* Dataset
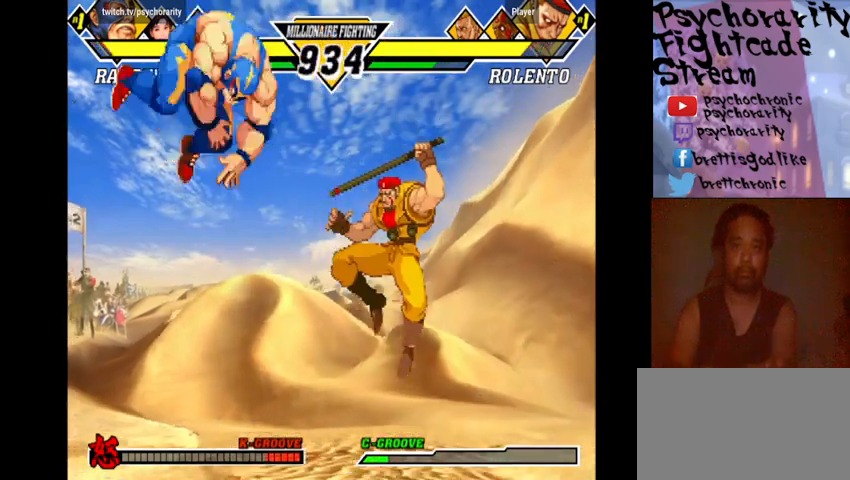
{"buttons": ["R1"], "events": [[500, "R1", "down"]]}
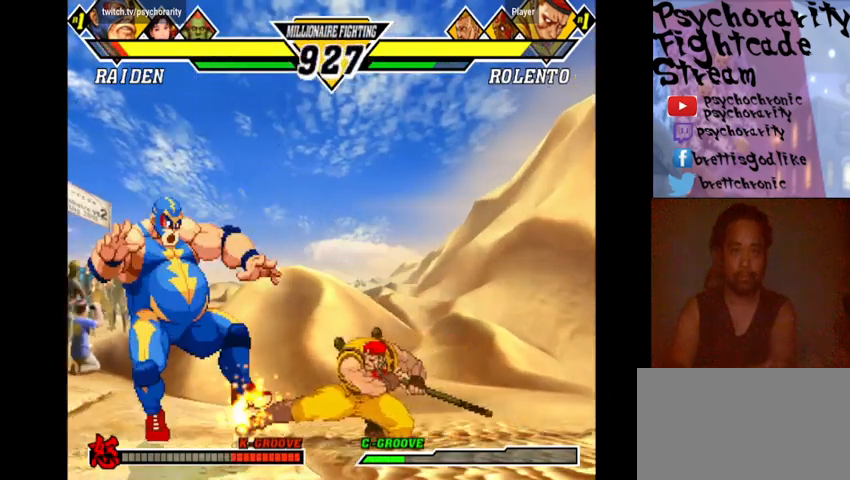
{"buttons": [], "events": [[100, "R1", "up"], [200, "R1", "down"], [233, "R1", "up"]]}
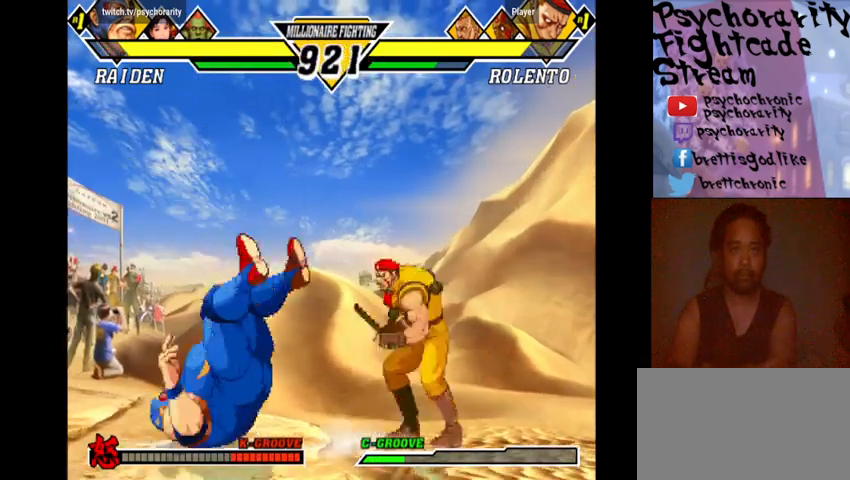
{"buttons": [], "events": []}
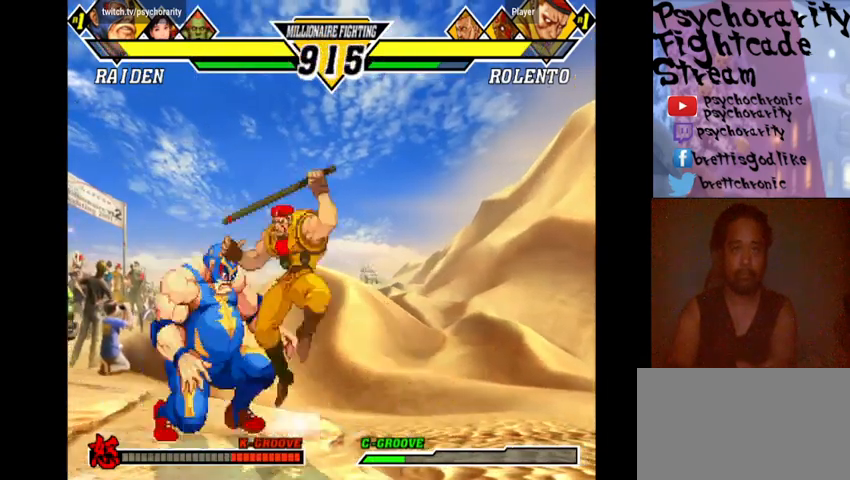
{"buttons": [], "events": []}
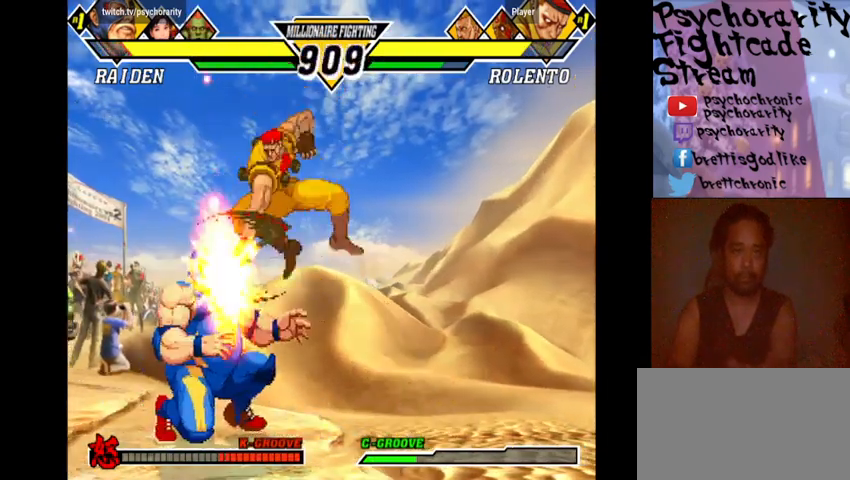
{"buttons": [], "events": []}
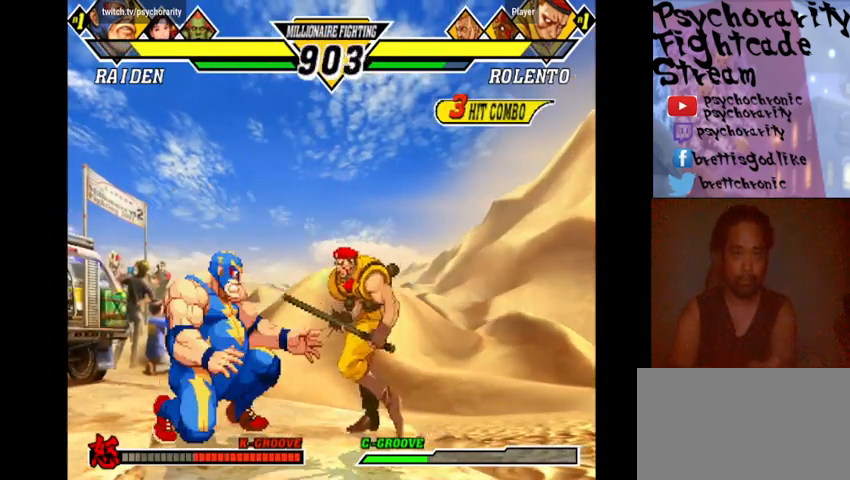
{"buttons": [], "events": []}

* Exercise details
Minus its pictures, the full listing should be copied verbatim.

* Task solution
{"buttons": ["R1"], "events": [[500, "R1", "down"]]}
{"buttons": [], "events": [[100, "R1", "up"], [200, "R1", "down"], [233, "R1", "up"]]}
{"buttons": [], "events": []}
{"buttons": [], "events": []}
{"buttons": [], "events": []}
{"buttons": [], "events": []}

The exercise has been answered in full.